- _Task goal_
Copy out the lines below word for word, leaving out the pictures.

- _Given data_
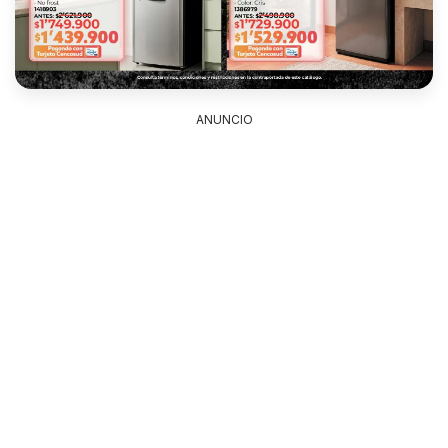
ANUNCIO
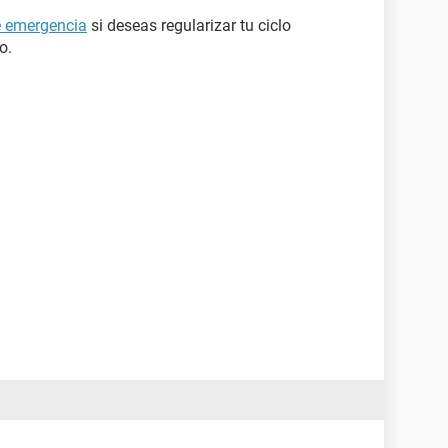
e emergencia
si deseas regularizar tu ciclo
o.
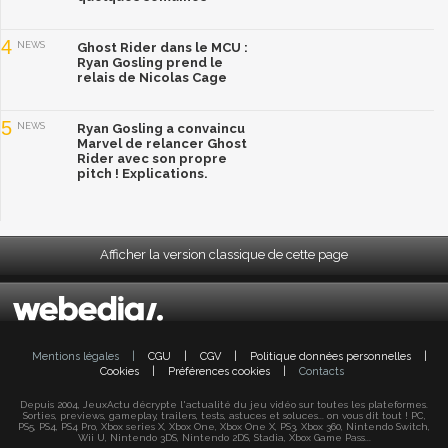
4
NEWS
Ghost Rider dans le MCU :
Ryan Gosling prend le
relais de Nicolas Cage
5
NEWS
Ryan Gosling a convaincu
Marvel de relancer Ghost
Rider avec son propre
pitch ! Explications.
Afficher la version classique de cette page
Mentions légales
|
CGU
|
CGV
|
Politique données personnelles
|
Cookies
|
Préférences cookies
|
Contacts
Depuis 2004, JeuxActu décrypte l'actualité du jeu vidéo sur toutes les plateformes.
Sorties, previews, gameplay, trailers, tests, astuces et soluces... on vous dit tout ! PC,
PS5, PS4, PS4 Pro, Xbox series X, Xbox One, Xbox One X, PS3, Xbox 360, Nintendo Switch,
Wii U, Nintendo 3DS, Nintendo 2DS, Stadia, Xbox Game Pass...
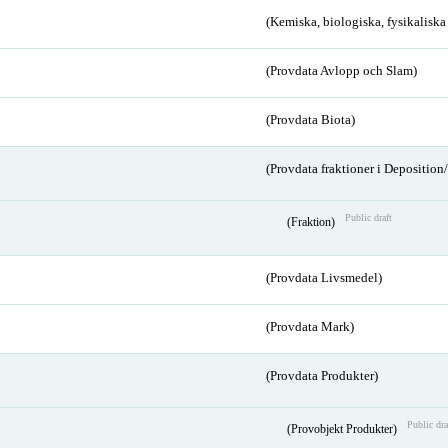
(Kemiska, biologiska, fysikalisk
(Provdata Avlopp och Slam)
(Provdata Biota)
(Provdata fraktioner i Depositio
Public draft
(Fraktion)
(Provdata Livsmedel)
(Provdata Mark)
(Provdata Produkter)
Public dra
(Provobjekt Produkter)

- _Answer box_
ANUNCIO
e emergencia
si deseas regularizar tu ciclo
o.
4
NEWS
Ghost Rider dans le MCU :
Ryan Gosling prend le
relais de Nicolas Cage
5
NEWS
Ryan Gosling a convaincu
Marvel de relancer Ghost
Rider avec son propre
pitch ! Explications.
Afficher la version classique de cette page
Mentions légales
|
CGU
|
CGV
|
Politique données personnelles
|
Cookies
|
Préférences cookies
|
Contacts
Depuis 2004, JeuxActu décrypte l'actualité du jeu vidéo sur toutes les plateformes.
Sorties, previews, gameplay, trailers, tests, astuces et soluces... on vous dit tout ! PC,
PS5, PS4, PS4 Pro, Xbox series X, Xbox One, Xbox One X, PS3, Xbox 360, Nintendo Switch,
Wii U, Nintendo 3DS, Nintendo 2DS, Stadia, Xbox Game Pass...
(Kemiska, biologiska, fysikalisk
(Provdata Avlopp och Slam)
(Provdata Biota)
(Provdata fraktioner i Depositio
Public draft
(Fraktion)
(Provdata Livsmedel)
(Provdata Mark)
(Provdata Produkter)
Public dra
(Provobjekt Produkter)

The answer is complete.